L'inuline, une fibre aux effets anti-inflammatoires prometteurs

Outre une transformation complète de l’alimentation, est-il possible d’introduire des nutriments ciblés ayant un effet bénéfique sur le microbiote? C’est la question que s’est posée la Dre Breton en étudiant l’inuline, une fibre prébiotique naturellement présente dans certains végétaux. 

«J’ai axé mon analyse sur les fibres alimentaires, car elles nourrissent les bactéries intestinales capables de les métaboliser et agissent comme un véritable fertilisant pour le microbiote», précise-t-elle.  

Pour évaluer les effets de l’inuline sur le microbiote, la clinicienne-chercheuse a mené la première étude randomisée pédiatrique sur le sujet, dans laquelle des enfants atteints d’une maladie inflammatoire de l’intestin ont consommé de l’inuline quotidiennement pendant huit semaines en association avec leur traitement habituel.  

Les analyses métagénomiques et métabolomiques des échantillons de selles ont révélé une plus grande diversité bactérienne chez les enfants ayant pris de l’inuline, notamment une augmentation des bactéries productrices de butyrate – une molécule reconnue pour ses propriétés anti-inflammatoires et son rôle protecteur sur la muqueuse intestinale.  

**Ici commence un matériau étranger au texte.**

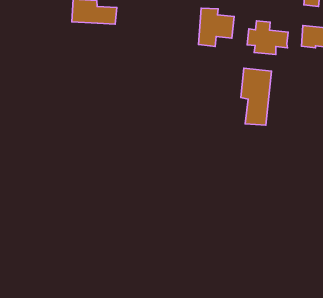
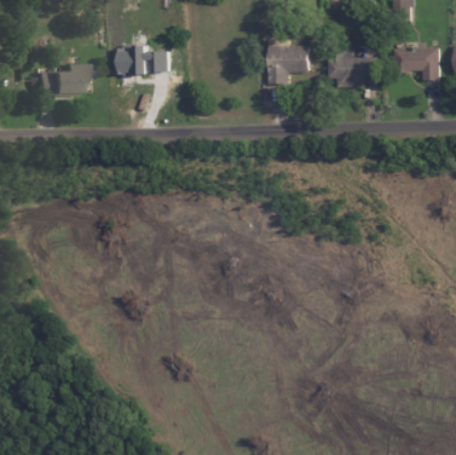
building: none -> [37,62,88,96]
building: [241,68,271,125] -> none

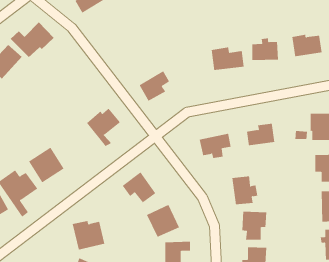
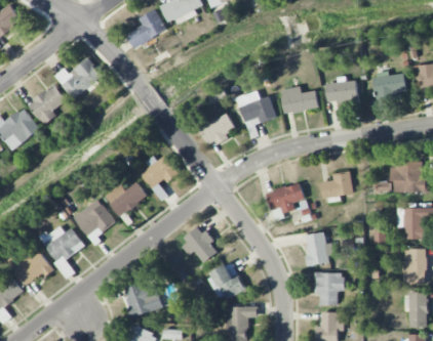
building: none -> [236,90,276,122]
building: none -> [105,181,148,216]

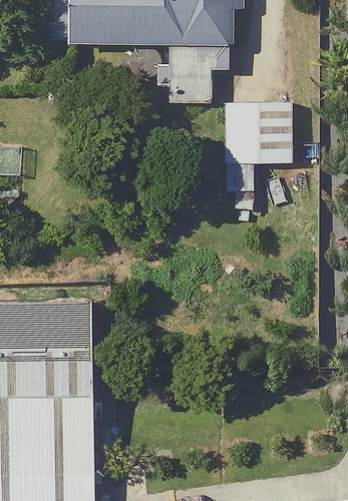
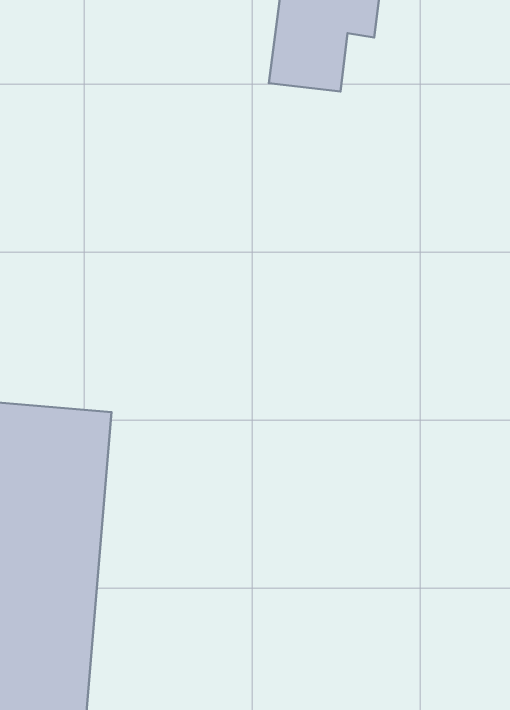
building: [226,103,290,186] -> none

Toutefois, ces effets ne se maintenaient pas après l’arrêt de la consommation, ce qui souligne l’importance d’une prise continue à long terme pour en tirer des bienfaits durables. Une deuxième phase du projet est en cours dont l’objectif est de mettre au jour des marqueurs biologiques permettant de prédire quels enfants répondront favorablement à ce type de traitement. À terme, cette démarche vise à adapter les interventions au profil unique de chaque patient afin de privilégier les approches thérapeutiques les plus efficaces.

 

Une vision thérapeutique alliant médication et alimentation 

En définitive, les recherches de la Dre Breton ouvrent la voie à des prises en charge thérapeutiques plus ciblées et plus efficaces pour les enfants atteints d’une maladie inflammatoire de l’intestin. Plutôt que de se limiter aux traitements classiques centrés sur le système immunitaire, elle propose une stratégie combinée intégrant aussi la modulation du microbiote.  

Grâce à une approche personnalisée et intégrative, ses travaux s’inscrivent dans une perspective de médecine de précision, qui vise à adapter les soins en fonction du profil de chaque patient pour améliorer durablement la qualité de vie des enfants touchés par une maladie inflammatoire de l’intestin.